(Record extracts)

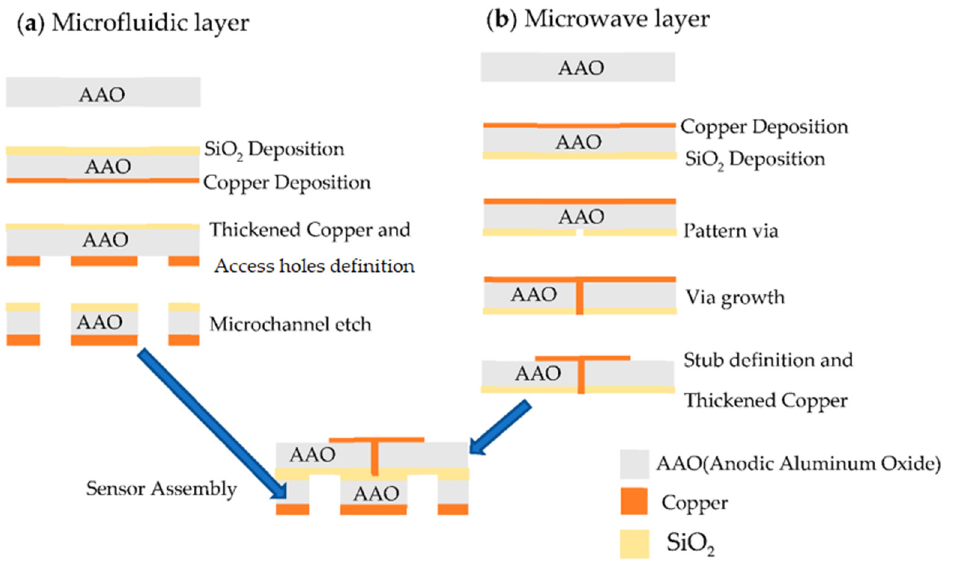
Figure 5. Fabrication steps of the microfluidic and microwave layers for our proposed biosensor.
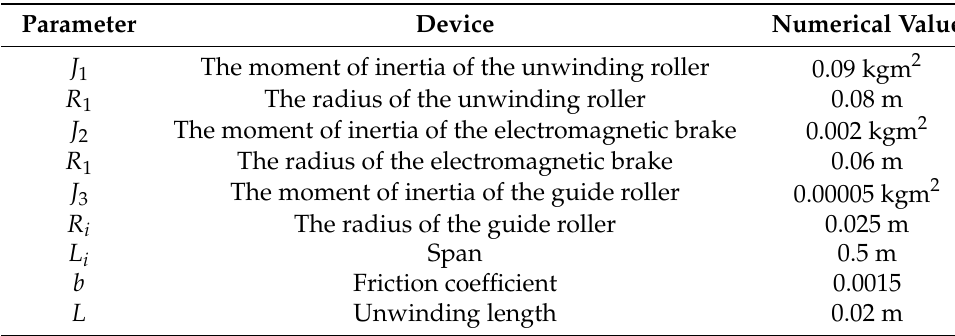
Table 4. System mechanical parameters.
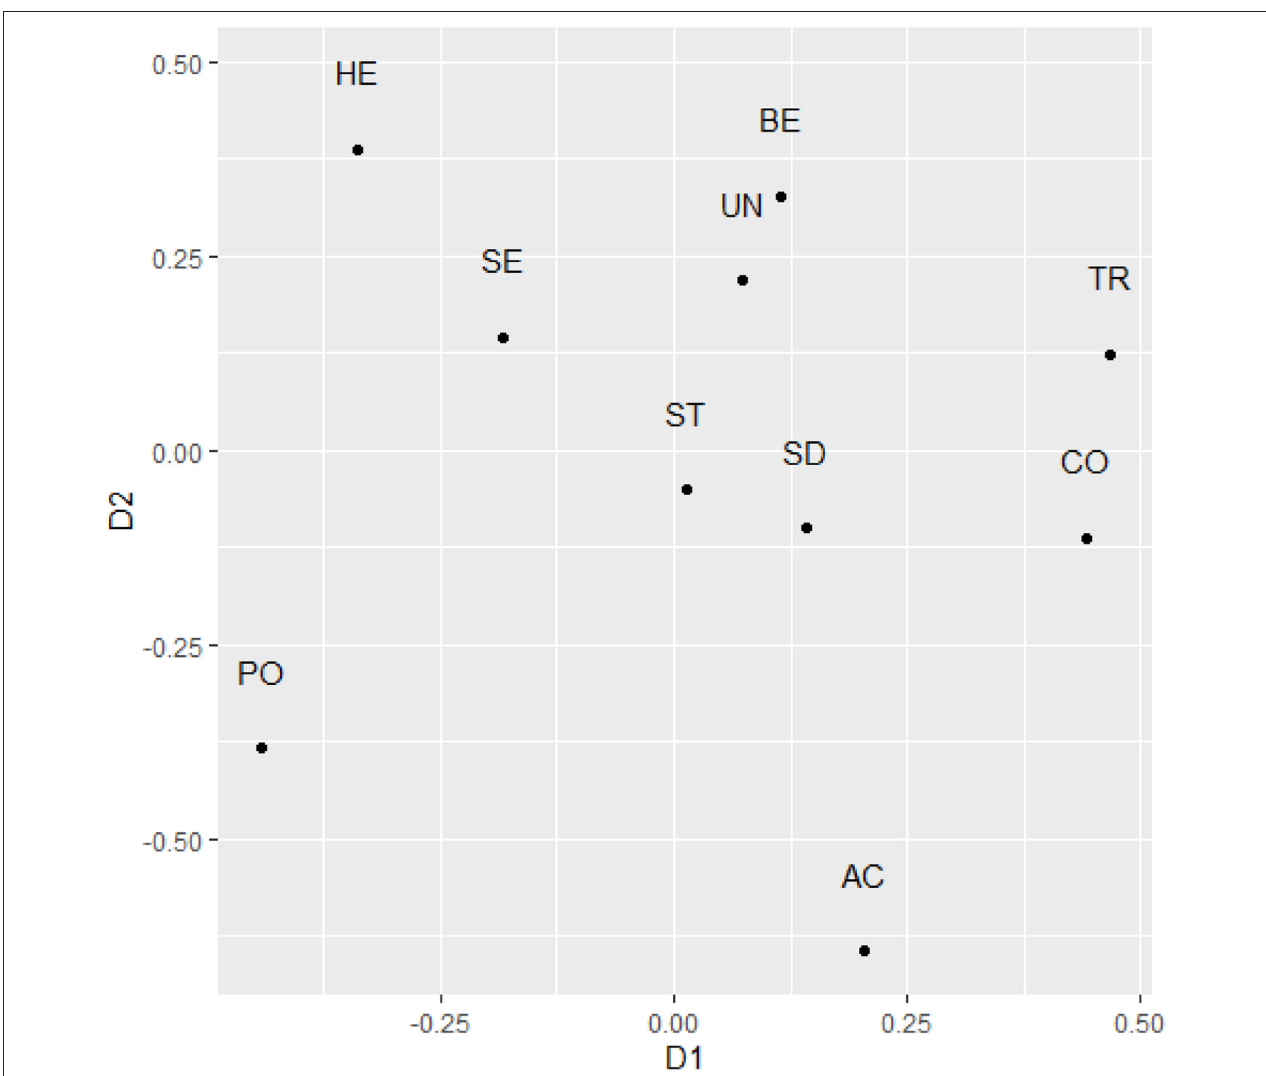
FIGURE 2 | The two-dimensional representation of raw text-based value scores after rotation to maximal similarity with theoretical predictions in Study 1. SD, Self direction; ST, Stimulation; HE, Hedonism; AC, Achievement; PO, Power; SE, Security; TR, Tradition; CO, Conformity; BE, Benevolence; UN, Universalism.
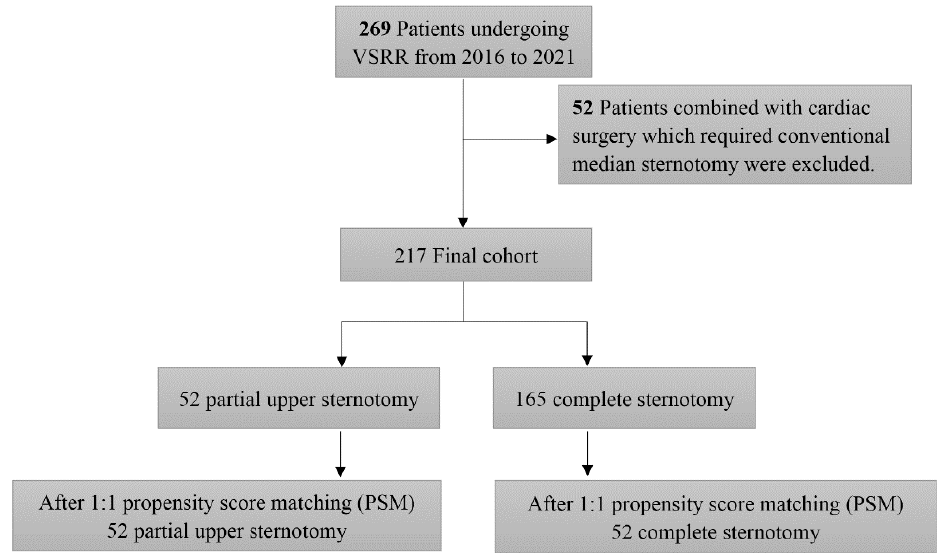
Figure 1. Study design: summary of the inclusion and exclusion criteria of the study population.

(End Record extracts)
(Record extracts)

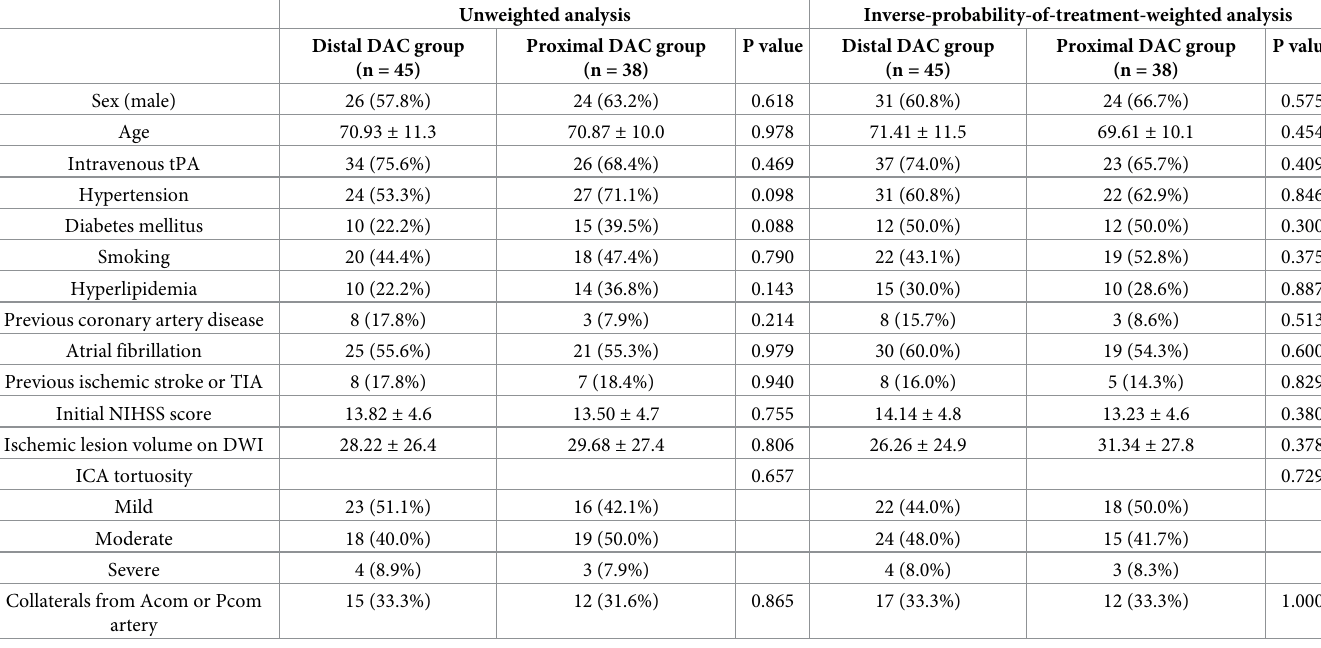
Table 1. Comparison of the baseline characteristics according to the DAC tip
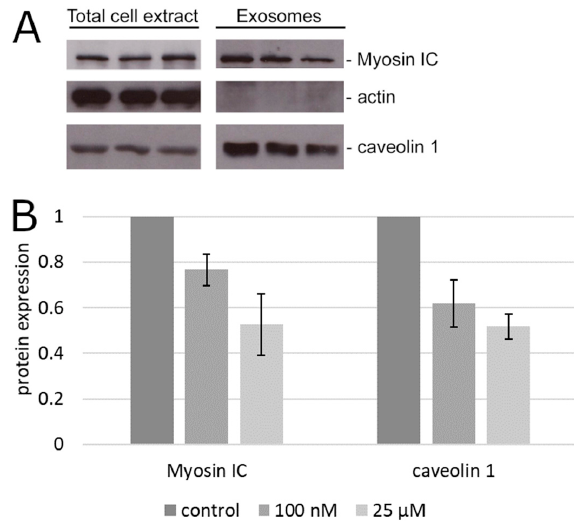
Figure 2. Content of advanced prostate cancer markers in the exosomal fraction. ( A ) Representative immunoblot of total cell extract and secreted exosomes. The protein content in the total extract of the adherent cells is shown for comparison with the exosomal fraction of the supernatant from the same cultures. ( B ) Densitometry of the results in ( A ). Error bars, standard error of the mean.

(End Record extracts)

Required work:
Starting with the line that has "FIGURE 2 | The" and ending with the line that has "Figure 1. Study", repeat the lines above exactly, omitting every picture.

Answer to this problem:
FIGURE 2 | The two-dimensional representation of raw text-based value scores after rotation to maximal similarity with theoretical predictions in Study 1. SD, Self direction; ST, Stimulation; HE, Hedonism; AC, Achievement; PO, Power; SE, Security; TR, Tradition; CO, Conformity; BE, Benevolence; UN, Universalism.
Figure 1. Study design: summary of the inclusion and exclusion criteria of the study population.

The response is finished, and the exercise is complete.